** Opening PROVIDED ENTRIES block **
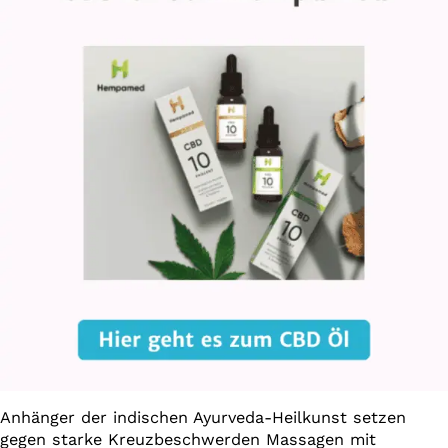
Anhänger der indischen Ayurveda-Heilkunst setzen
gegen starke Kreuzbeschwerden Massagen mit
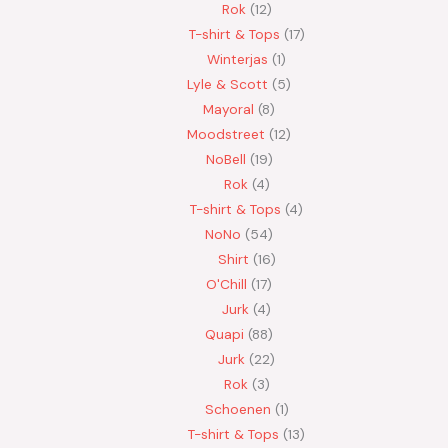
Rok
12
T-shirt & Tops
17
Winterjas
1
Lyle & Scott
5
Mayoral
8
Moodstreet
12
NoBell
19
Rok
4
T-shirt & Tops
4
NoNo
54
Shirt
16
O'Chill
17
Jurk
4
Quapi
88
Jurk
22
Rok
3
Schoenen
1
T-shirt & Tops
13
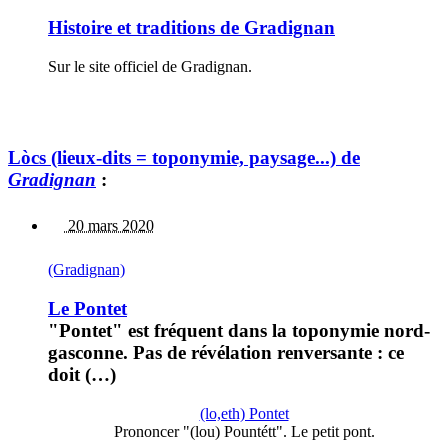
Histoire et traditions de Gradignan
Sur le site officiel de Gradignan.
Lòcs (lieux-dits = toponymie, paysage...) de
Gradignan
:
20 mars 2020
(Gradignan)
Le Pontet
"Pontet" est fréquent dans la toponymie nord-
gasconne. Pas de révélation renversante : ce
doit (…)
(lo,eth) Pontet
Prononcer "(lou) Pountétt". Le petit pont.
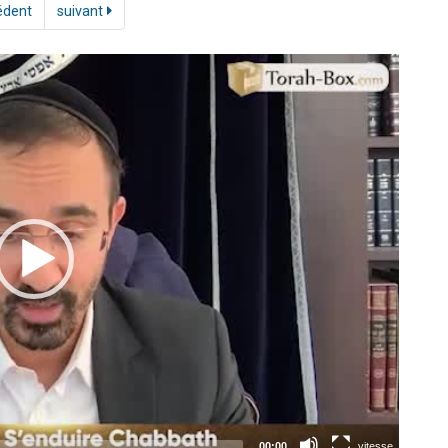
édent
suivant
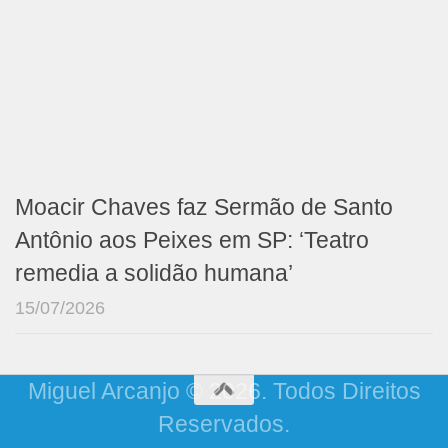
Moacir Chaves faz Sermão de Santo
Antônio aos Peixes em SP: ‘Teatro
remedia a solidão humana’
15/07/2026
Miguel Arcanjo © 2026. Todos Direitos
Reservados.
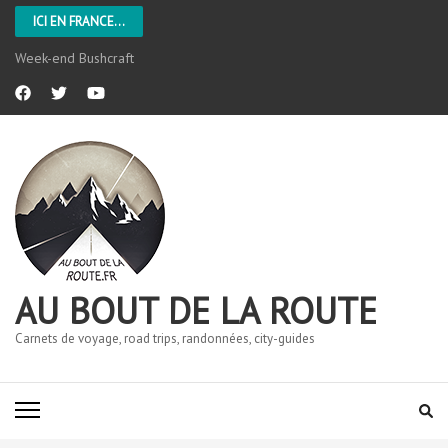
ICI EN FRANCE...
Week-end Bushcraft
AU BOUT DE LA ROUTE
Carnets de voyage, road trips, randonnées, city-guides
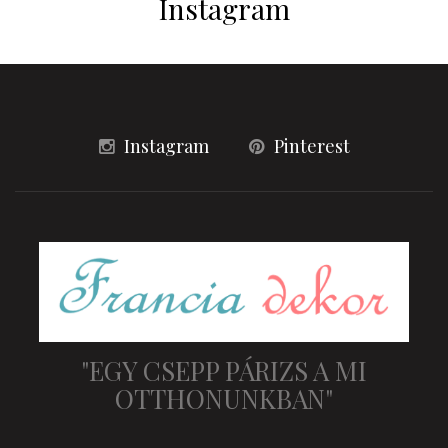
Instagram
Instagram
Pinterest
"EGY CSEPP PÁRIZS A MI
OTTHONUNKBAN"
** Closing PROVIDED ENTRIES block **
WRITTEN TASK –
Reproduce all the material exactly, omitting images.

SOLVED EXERCISE –
Anhänger der indischen Ayurveda-Heilkunst setzen
gegen starke Kreuzbeschwerden Massagen mit
Rok
12
T-shirt & Tops
17
Winterjas
1
Lyle & Scott
5
Mayoral
8
Moodstreet
12
NoBell
19
Rok
4
T-shirt & Tops
4
NoNo
54
Shirt
16
O'Chill
17
Jurk
4
Quapi
88
Jurk
22
Rok
3
Schoenen
1
T-shirt & Tops
13
Histoire et traditions de Gradignan
Sur le site officiel de Gradignan.
Lòcs (lieux-dits = toponymie, paysage...) de
Gradignan
:
20 mars 2020
(Gradignan)
Le Pontet
"Pontet" est fréquent dans la toponymie nord-
gasconne. Pas de révélation renversante : ce
doit (…)
(lo,eth) Pontet
Prononcer "(lou) Pountétt". Le petit pont.
édent
suivant
Moacir Chaves faz Sermão de Santo
Antônio aos Peixes em SP: ‘Teatro
remedia a solidão humana’
15/07/2026
Miguel Arcanjo © 2026. Todos Direitos
Reservados.
ICI EN FRANCE...
Week-end Bushcraft
AU BOUT DE LA ROUTE
Carnets de voyage, road trips, randonnées, city-guides
Instagram
Instagram
Pinterest
"EGY CSEPP PÁRIZS A MI
OTTHONUNKBAN"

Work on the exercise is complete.